Your objective | Write the entries out again in full and unchanged, dropping every image.

[Stored data entries]
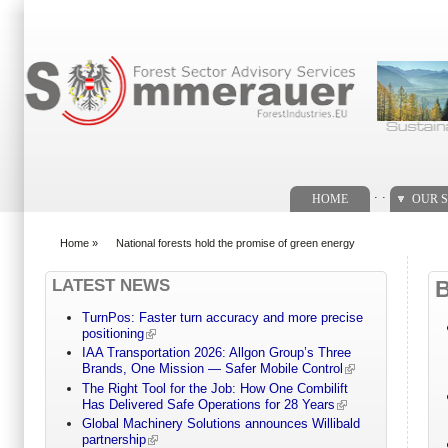
Search form
. .
HOME
OUR S
Home
»
National forests hold the promise of green energy
You are here
LATEST NEWS
TurnPos: Faster turn accuracy and more precise
positioning
IAA Transportation 2026: Allgon Group’s Three
Brands, One Mission — Safer Mobile Control
The Right Tool for the Job: How One Combilift
Has Delivered Safe Operations for 28 Years
Global Machinery Solutions announces Willibald
partnership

Finished task |
Search form
. .
HOME
OUR S
Home
»
National forests hold the promise of green energy
You are here
LATEST NEWS
TurnPos: Faster turn accuracy and more precise
positioning
IAA Transportation 2026: Allgon Group’s Three
Brands, One Mission — Safer Mobile Control
The Right Tool for the Job: How One Combilift
Has Delivered Safe Operations for 28 Years
Global Machinery Solutions announces Willibald
partnership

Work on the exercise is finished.